I can recall some instances where friends and clients have got caught in a similar trap with training and nutrition:

  • Buying a $5000 bicycle and aerodynamic wheels that set back their retirement savings yet haven’t dedicated themselves to a consistent, well planned training program for gaining speed. I’d like to thank these guys, however, because I like to make a game out of passing dudes on fancy bikes with aerobars while riding my old steel Bianchi with big, non-aero accessories hanging from it. Am I immature? Probably.
  • Obsessing over losing a few percentage points of body fat to become faster in endurance sports yet haven’t spent any time building muscle to help power their bodies.
  • Worrying about complicated periodization schemes when you learned how to deadlift last month.
  • Investing heavily in a new superfood juice, vitamin supplement, or special powder harvested with the same technique used by ancient Mayans yet haven’t nailed down the basics of eating mostly whole foods in your day.
  • Toying with advanced nutrition strategies like intermittent fasting, ketogenic diets, and rapid fat loss protocols when you haven’t yet figured out how to consistently eat in a way to create a calorie deficit.
  • Researching the ins and outs of nutrient timing but you’re currently not on top of your calories, macronutrient targets, or eating nourishing foods on a regular basis.
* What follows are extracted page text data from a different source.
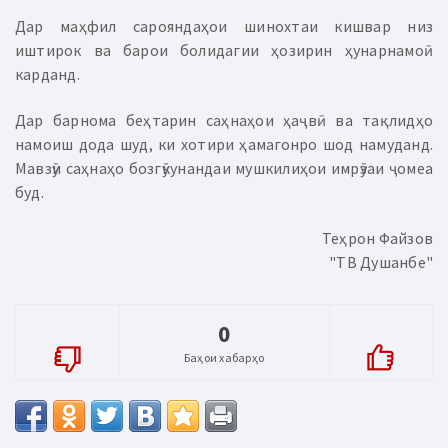
Дар маҳфил сарояндаҳои шинохтаи кишвар низ
иштирок ва барои болидагии ҳозирин ҳунарнамоӣ
карданд.
Дар барнома беҳтарин саҳнаҳои ҳаҷвӣ ва тақлидҳо
намоиш дода шуд, ки хотири ҳамагонро шод намуданд.
Мавзӯи саҳнаҳо бозгӯкунандаи мушкилиҳои имрӯзаи ҷомеа
буд.
Теҳрон Файзов
"ТВ Душанбе"
0
Баҳои хабарҳо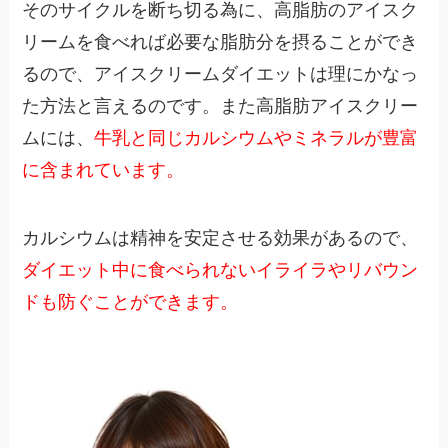
そのサイクルを断ち切る為に、高脂肪のアイスク
リームを食べれば必要な脂肪分を摂ることができ
るので、アイスクリームダイエットは理にかなっ
た方法と言えるのです。また高脂肪アイスクリー
ムには、
牛乳と同じカルシウムやミネラルが豊富
に含まれています。
カルシウムは精神を安定させる効果があるので、
ダイエット中に食べられないイライラやリバウン
ドも防ぐことができます。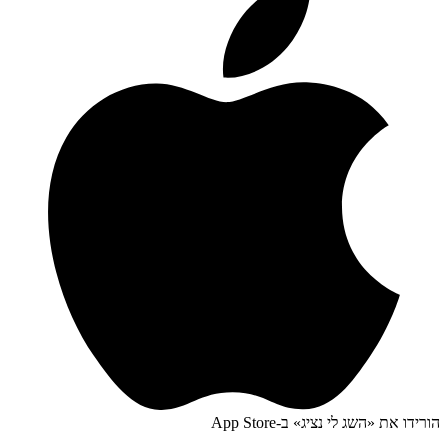
הורידו את «
השג לי נציג
» ב-
App Store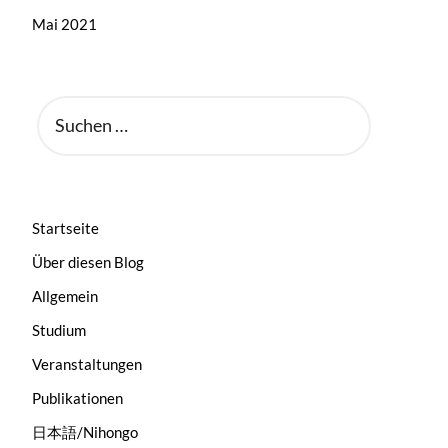
Mai 2021
SUCHEN
NACH:
Startseite
Über diesen Blog
Allgemein
Studium
Veranstaltungen
Publikationen
日本語/Nihongo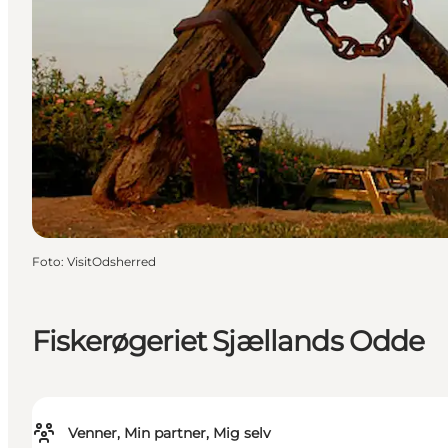
Foto
:
VisitOdsherred
Fiskerøgeriet Sjællands Odde
Venner, Min partner, Mig selv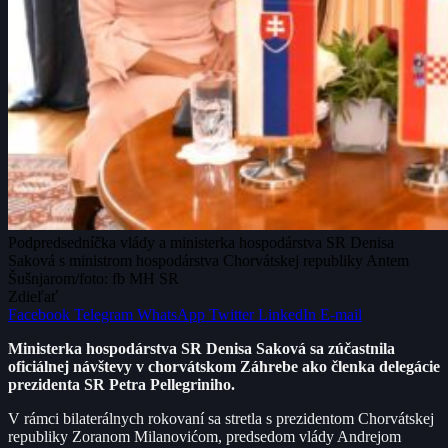
Podpredsedníčka vlády a ministerka hospodárstva SR Denisa
Saková s ministrom hospodárstva Chorvátskej republiky Antem
Šušnjarom/foto: fb MH SR
Zdieľať
Facebook
Telegram
WhatsApp
Twitter
LinkedIn
E-mail
Ministerka hospodárstva SR Denisa Saková sa zúčastnila
oficiálnej návštevy v chorvátskom Záhrebe ako členka delegácie
prezidenta SR Petra Pellegriniho.
V rámci bilaterálnych rokovaní sa stretla s prezidentom Chorvátskej
republiky Zoranom Milanovićom, predsedom vlády Andrejom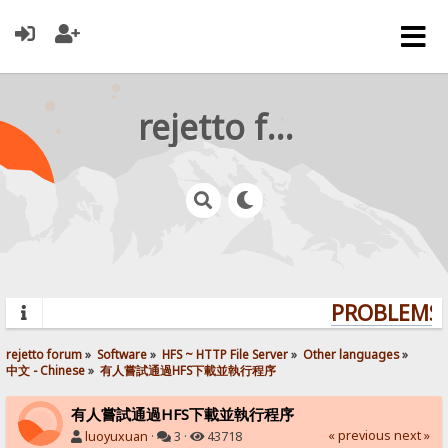
rejetto forum
PROBLEMS? 
rejetto forum
»
Software
»
HFS ~ HTTP File Server
»
Other languages
»
中文 - Chinese
»
有人嘗試通過HFS下載並執行程序
有人嘗試通過HFS下載並執行程序
« previous
next »
luoyuxuan
·
3 ·
43718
These are just a few examples of times when we over complicate things and fixate on the trees instead of the forest. Sometimes it’s because we are excited and want to belong to the tribe. Plus, squat shoes look kind of bad-ass. We read headlines that tout the benefits of a new supplement or training strategy.

But most of the time, getting faster, stronger, and leaner is a lot simpler than we think. What we typically need more of at first is patience, time, consistency, planning, as well as willingness to dig in and do some hard work.

bigrock

So here’s to keeping things simple. Peek at these lists of the major players before you plunge into the fine details.
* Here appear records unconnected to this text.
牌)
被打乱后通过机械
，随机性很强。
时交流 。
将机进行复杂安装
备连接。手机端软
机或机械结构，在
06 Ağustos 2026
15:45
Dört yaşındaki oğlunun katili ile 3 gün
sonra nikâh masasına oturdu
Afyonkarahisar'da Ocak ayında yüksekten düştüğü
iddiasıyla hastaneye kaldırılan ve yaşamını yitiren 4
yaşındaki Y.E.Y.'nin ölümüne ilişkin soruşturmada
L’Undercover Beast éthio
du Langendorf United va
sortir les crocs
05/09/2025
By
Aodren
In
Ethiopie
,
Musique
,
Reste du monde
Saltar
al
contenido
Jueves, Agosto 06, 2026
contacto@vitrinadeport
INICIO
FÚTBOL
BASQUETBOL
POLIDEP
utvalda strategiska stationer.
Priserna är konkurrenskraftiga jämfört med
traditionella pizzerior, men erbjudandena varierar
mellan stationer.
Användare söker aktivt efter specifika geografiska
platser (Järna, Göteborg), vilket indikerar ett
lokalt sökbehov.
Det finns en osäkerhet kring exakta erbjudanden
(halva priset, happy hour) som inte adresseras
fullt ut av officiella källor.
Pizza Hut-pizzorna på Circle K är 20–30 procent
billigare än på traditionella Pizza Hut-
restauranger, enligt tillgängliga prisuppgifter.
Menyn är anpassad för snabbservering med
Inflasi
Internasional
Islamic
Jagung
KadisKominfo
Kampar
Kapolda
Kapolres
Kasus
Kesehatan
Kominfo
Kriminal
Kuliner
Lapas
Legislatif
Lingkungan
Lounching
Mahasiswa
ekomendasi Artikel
If you’re a strength athlete:

  • Have you followed a well-constructed training plan for a solid block of time? I’m not talking weeks – I’m talking months of consistent hard work with a plan to see the fruits of your labor.
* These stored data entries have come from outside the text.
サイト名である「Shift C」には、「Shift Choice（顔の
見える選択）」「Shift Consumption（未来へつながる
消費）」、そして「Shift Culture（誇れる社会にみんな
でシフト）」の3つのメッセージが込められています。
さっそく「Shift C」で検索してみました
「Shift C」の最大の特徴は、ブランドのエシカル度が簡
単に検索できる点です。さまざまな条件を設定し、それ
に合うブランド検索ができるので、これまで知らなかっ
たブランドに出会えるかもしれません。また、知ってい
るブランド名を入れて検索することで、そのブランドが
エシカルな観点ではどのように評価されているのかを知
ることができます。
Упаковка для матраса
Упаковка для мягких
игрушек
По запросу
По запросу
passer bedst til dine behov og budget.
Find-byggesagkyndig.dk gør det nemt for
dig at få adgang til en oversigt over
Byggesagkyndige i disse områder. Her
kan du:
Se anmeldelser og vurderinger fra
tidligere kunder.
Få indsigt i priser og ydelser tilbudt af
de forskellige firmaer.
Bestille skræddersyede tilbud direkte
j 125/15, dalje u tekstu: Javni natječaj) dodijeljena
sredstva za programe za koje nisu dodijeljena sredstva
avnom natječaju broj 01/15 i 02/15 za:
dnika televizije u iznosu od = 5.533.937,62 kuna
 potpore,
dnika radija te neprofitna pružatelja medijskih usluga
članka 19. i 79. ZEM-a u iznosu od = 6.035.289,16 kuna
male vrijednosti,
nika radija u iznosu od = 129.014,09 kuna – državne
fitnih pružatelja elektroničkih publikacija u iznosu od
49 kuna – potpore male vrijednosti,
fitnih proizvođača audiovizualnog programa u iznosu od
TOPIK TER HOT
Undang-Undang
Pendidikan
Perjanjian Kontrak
If you’re an endurance athlete: 

  • Do you include a progressive strength and power training scheme in your yearly sport planning?
  • Are you eating nutrient dense foods for overall performance and health?
  • Do you appropriately fuel your workouts and understand the roles of protein, carbs, and fats in health and your sport?
  • Do you include workouts for endurance, tempo, and power?
  • Have you spent time building your base, and do you know how and when to plan these workouts in the scope of a training year? If not, the aerobars will not help you enough. Hire a performance coach or get mentoring from more experienced athletes in your sport.  

If you’re losing fat:

  • Have you tracked your calories if you notice that you can’t lose weight?
  • Do you weigh your food to see exactly what you’re taking in?
  • How well honed is your understanding of appropriate portions for your body’s needs, and what kinds of foods will keep you full, fueled, and in a calorie deficit?
  • Do you know how to incorporate more whole foods into your diet?
  • Are you getting adequate protein into your days?

If you want to begin lead a generally healthier life: 

  • Are you exercising regularly most days of the week?
  • Do you eat plenty of fruits and vegetables, lean protein, healthy fats, and whole grains? If so, high five. If not, start working on these habits instead of worrying about minor supplementation or optimal workout designs.

There is a place for using high-level tactics in your training and nutrition. If you’ve put in the time in your sport and want to squeeze out even more improvement, small tweaks to your training, nutrition, and gear can absolutely help you. If you’re already very lean and want to achieve advanced aesthetic goals, you probably need to investigate some advanced strategies for accomplishing your goals.

Just make sure you haven’t skipped over the steps that make the biggest difference for improving your efforts. Work hard, be smart, and keep things as simple as possible.